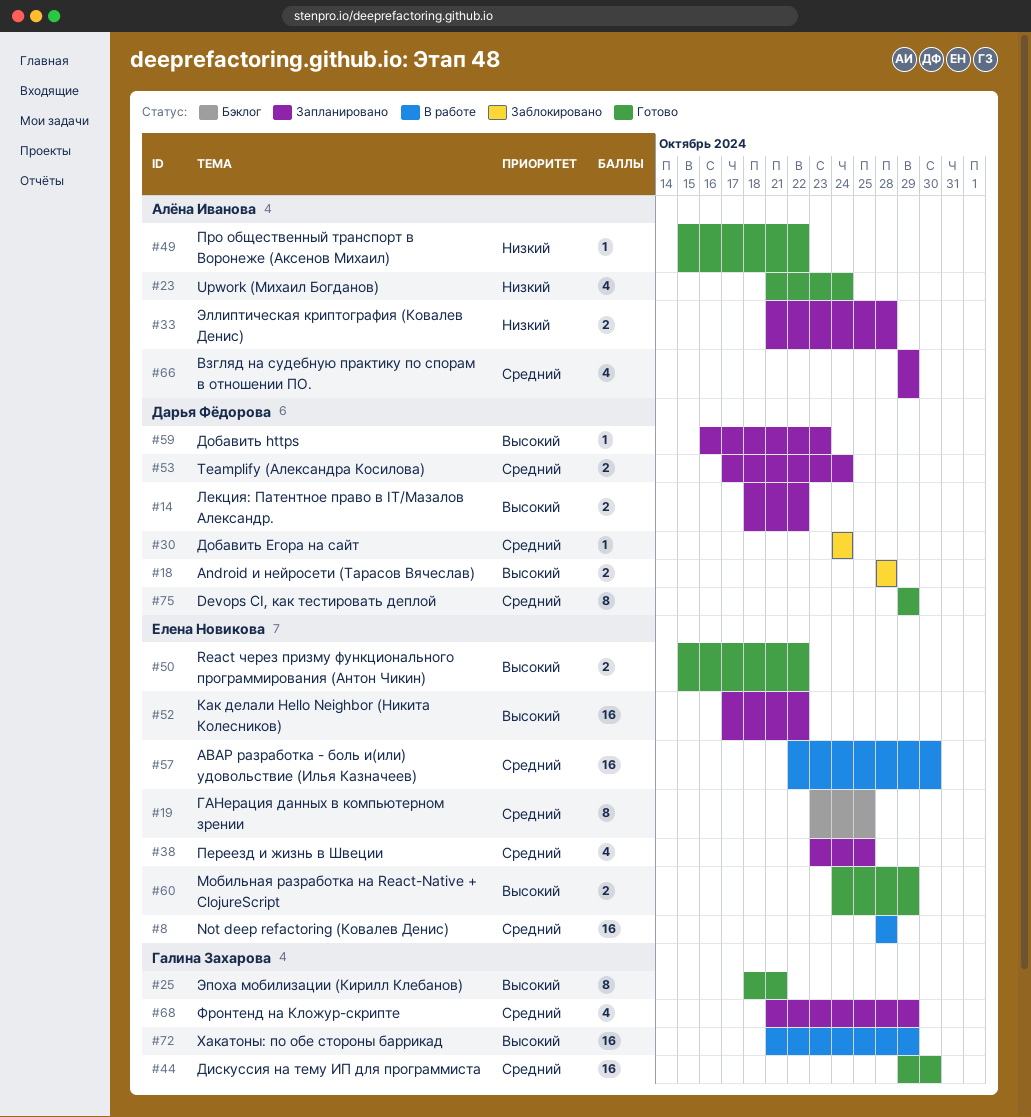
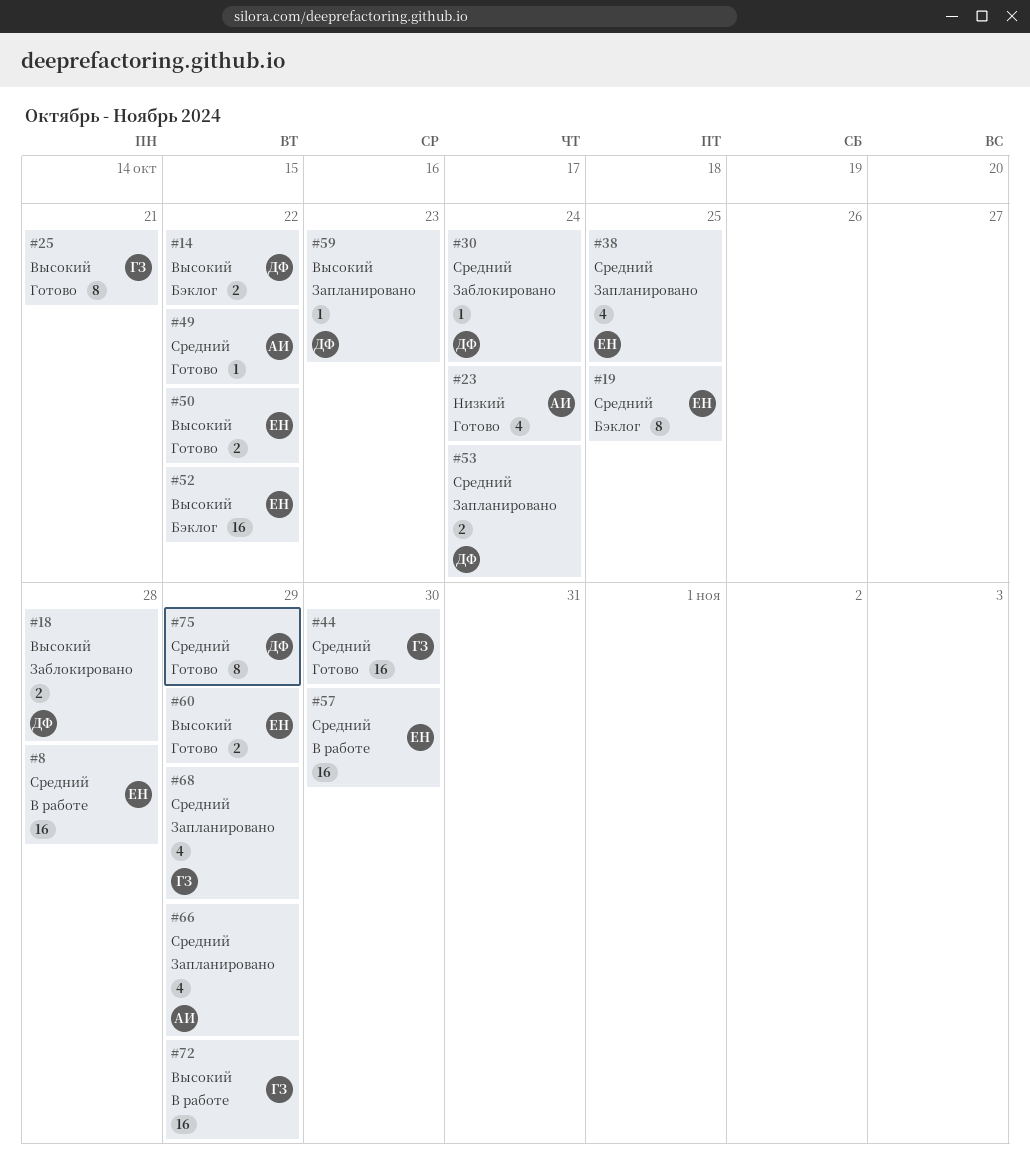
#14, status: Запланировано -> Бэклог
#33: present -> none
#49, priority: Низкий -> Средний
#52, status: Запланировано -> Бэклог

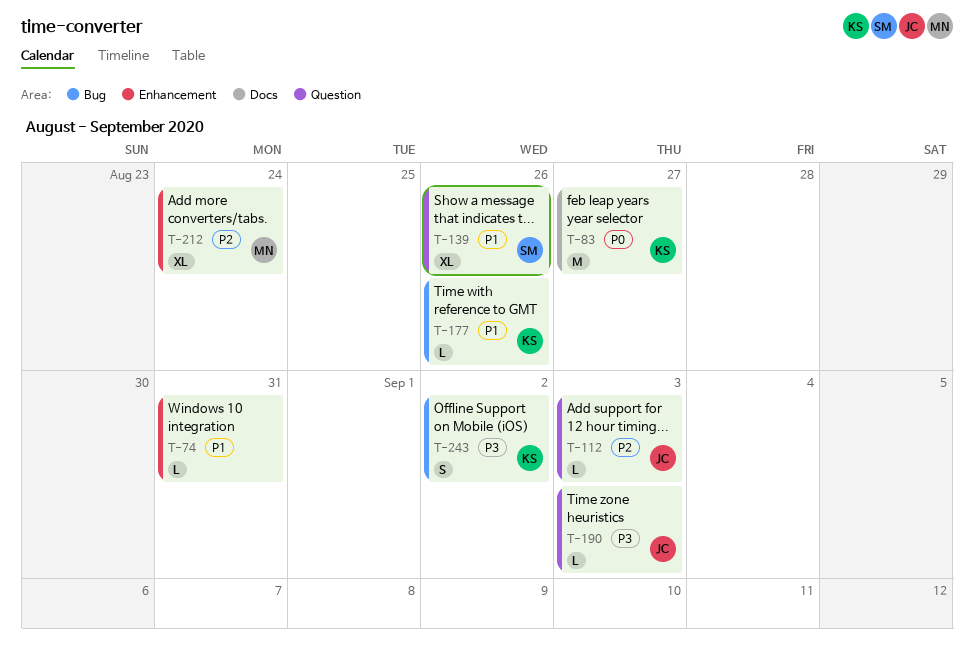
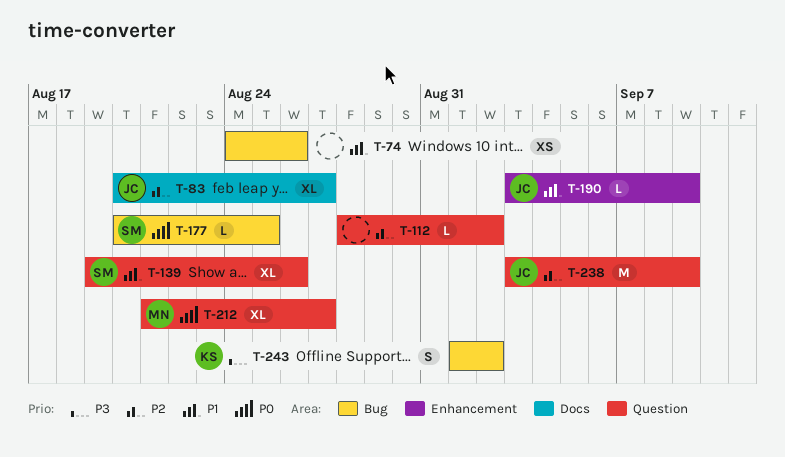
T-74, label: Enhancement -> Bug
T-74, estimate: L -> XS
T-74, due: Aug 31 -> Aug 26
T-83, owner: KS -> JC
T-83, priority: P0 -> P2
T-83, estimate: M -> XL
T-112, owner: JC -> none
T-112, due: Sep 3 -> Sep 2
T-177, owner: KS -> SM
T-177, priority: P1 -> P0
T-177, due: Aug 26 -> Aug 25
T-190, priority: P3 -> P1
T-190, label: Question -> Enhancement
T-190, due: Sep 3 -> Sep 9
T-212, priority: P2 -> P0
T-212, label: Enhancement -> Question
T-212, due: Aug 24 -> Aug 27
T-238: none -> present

########################################

EXERCISE INSTRUCTIONS ▸
The required answer is the exact run of lines above starting at the line with "T-112, due: Sep 3 -> Sep 2" and ending at the line with "T-212, priority: P2 -> P0", with both ends present.

ANSWER TO THIS EXERCISE ▸
T-112, due: Sep 3 -> Sep 2
T-177, owner: KS -> SM
T-177, priority: P1 -> P0
T-177, due: Aug 26 -> Aug 25
T-190, priority: P3 -> P1
T-190, label: Question -> Enhancement
T-190, due: Sep 3 -> Sep 9
T-212, priority: P2 -> P0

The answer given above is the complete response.